Olympic Games, Mojos and Twitter
They make a bittersweet thing, says Dr Perri Campbell.
By Dr Perri Campbell
I remember well the mix of anxiety and excitement as a little group of Australians huddled around a strange looking box in the press area of the cavernous Chamsil Stadium in Seoul, venue for the closing ceremony of the 1988 Olympic Games. It was the first time that a picture was going to be transferred to an Australian newspaper using a fixed phone line. Fingers crossed, because we were up against deadline, it would work - Warwick Hadfield, journalist and broadcaster.
Now with the swipe of a finger journalists can upload and send images, stories and comments. This new breed of journalists - mobile journalists or ‘Mojos’ for short - are a force to be reckoned with. Mojos "can put together their story in the field, complete with images and sound, and upload it to the web within seconds of it being finished" says Associate Professor Stephen Quinn of Deakin University.
In the age of mojos, viewers of the 2012 London Olympics have come to expect nothing less than minute to minute updates, and live coverage from television networks. But many have been disappointed by NBCs delayed telecast of the Olympics and Twitter's censorship of reporter for the Indepdent - Guy Adams.
In response to NBCs delayed telecast of the Olympic Games opening ceremony Adams tweeted the following comment: 'America's left coast forced to watch Olympic ceremony on SIX HOUR time delay. Disgusting money-grabbing by @NBColympics'. Adams' also tweeted NBC Olympics President Gary Zenkel's email address and advised disgruntled fans to lodge their complaints. Shortly after his Twitter account was suspended. It was initially thought that NBC requested the suspension of Adam's account but it has since been suggested that Twitter 'proactively' identified the offending tweet and implemented the suspension. Adams claimed the email address he tweeted was not a private one and is accessible online. For many this raised the question of why he was censored in the first place.
Debates about journalism, privacy and censorship in the digital age have been reignited by the Adams Twitter controversy.
This story raises a number of issues. For some it was just plain rude to post the email address (where's your netiquette?). For others the problem is NBCs (and other networks) commodification of Olympic viewing. And finally, there are concerns about Twitter’s corporate partnership with NBC, and what this means for Twitter users. As Amy Willis for the Telegraph writes: 'Twitter's handling of the case, especially given its corporate involvement with NBC, raised questions as to the neutrality of the site, having previously insisted the tweets must flow'. Well, perhaps some (approved) tweets will flow.
Our ability to post a story or comment online to an audience of possible millions is a type of freedom distinct to our time. It would be nice to think that we can tweet whatever we like, but is there really such a thing as complete freedom of expression on or offline? It would be naive to think that Twitter operated as a platform for people to communicate any kind of thought/image they like - censorship online is always a factor (self-censorship or external censorship) for the mojo or the common user.

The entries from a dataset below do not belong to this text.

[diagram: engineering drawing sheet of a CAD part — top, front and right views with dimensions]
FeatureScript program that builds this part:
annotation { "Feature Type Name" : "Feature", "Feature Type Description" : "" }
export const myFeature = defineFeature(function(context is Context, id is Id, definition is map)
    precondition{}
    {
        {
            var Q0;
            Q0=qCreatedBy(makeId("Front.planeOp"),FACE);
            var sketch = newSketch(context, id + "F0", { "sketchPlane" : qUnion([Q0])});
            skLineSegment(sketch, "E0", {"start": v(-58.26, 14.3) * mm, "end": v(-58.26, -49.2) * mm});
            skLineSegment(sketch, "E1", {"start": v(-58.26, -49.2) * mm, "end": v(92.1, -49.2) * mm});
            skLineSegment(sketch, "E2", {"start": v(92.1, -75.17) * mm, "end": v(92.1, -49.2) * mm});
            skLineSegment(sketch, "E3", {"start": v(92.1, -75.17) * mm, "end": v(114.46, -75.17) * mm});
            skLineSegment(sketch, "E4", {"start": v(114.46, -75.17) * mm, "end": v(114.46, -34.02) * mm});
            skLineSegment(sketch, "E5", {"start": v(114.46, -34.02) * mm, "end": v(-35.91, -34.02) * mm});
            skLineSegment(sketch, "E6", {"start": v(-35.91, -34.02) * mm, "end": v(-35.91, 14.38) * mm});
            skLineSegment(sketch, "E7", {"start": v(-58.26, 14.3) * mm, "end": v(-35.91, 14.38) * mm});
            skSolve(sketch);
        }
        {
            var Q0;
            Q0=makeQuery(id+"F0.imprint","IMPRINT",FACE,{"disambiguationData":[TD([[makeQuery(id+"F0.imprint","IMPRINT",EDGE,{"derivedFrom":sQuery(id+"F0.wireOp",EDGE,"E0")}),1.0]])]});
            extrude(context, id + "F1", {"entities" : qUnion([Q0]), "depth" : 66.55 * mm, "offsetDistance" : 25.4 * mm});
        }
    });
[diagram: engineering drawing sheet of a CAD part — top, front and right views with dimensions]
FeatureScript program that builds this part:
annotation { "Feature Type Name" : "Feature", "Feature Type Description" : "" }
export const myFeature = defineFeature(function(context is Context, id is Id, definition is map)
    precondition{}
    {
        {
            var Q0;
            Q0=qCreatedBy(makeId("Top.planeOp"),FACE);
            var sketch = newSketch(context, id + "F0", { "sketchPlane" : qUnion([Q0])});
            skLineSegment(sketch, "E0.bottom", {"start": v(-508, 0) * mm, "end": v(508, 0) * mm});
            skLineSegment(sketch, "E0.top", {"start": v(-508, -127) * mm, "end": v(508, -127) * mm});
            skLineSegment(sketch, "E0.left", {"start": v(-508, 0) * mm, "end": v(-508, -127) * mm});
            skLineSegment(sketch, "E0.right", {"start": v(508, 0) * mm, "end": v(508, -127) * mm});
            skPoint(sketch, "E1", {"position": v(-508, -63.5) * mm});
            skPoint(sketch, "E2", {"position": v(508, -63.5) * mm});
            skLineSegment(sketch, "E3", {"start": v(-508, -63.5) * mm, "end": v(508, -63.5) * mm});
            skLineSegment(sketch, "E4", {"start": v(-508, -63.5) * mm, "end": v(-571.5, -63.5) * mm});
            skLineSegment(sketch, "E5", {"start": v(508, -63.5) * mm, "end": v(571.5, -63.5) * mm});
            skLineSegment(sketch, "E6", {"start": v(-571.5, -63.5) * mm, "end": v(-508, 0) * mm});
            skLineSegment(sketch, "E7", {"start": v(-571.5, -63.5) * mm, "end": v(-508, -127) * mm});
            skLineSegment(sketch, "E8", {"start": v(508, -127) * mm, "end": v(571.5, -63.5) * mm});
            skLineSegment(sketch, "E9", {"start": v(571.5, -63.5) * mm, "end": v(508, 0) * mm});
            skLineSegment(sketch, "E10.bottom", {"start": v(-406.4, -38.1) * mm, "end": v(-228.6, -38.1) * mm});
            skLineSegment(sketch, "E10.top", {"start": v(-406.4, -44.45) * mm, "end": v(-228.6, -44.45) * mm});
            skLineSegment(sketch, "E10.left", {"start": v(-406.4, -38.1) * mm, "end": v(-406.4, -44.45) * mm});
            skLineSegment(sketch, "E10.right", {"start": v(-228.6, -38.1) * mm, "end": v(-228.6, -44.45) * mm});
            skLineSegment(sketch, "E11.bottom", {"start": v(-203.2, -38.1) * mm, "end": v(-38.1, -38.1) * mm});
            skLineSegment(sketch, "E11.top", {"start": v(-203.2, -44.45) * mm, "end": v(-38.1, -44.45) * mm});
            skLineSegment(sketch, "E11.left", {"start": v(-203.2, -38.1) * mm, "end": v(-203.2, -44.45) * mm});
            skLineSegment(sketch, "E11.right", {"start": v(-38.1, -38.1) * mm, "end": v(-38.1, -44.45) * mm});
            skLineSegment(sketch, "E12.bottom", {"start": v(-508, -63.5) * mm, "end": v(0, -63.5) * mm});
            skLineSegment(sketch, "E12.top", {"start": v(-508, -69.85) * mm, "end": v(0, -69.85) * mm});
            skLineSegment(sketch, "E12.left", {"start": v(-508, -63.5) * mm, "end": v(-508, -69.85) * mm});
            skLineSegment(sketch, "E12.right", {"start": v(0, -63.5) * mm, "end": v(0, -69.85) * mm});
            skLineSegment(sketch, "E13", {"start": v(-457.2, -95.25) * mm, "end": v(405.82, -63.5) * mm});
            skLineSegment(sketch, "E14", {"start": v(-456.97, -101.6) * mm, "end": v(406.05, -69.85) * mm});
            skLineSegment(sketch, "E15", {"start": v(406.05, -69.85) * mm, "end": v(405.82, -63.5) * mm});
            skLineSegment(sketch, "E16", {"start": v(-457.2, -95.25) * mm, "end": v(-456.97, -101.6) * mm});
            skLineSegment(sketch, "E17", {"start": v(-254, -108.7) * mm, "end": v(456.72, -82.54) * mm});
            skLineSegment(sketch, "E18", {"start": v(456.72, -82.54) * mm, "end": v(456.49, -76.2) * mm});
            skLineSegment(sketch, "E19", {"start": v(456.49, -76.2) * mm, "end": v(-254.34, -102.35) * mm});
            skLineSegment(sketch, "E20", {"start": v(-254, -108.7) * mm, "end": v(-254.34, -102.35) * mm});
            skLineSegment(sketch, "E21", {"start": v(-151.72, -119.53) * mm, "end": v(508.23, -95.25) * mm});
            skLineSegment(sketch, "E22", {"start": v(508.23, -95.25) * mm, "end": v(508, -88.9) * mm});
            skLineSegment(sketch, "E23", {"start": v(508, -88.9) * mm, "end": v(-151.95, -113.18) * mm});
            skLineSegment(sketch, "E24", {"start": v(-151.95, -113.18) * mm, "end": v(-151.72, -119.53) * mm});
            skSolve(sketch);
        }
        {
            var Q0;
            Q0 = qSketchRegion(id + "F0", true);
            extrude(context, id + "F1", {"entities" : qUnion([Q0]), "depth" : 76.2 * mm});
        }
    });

One thing that Twitter offers is a different/digital space in which relationships of power are given shape. In some cases all it takes to censor someone is the click of a button (i.e. minus the violence). Luckily for Adams, he had access to other audiences through the Independent and with the eyes of many on his story it is interesting to know that his Twitter suspension has been lifted.
Dr Perri Campbell is a Research Fellow in the Alfred Deakin Research Institute.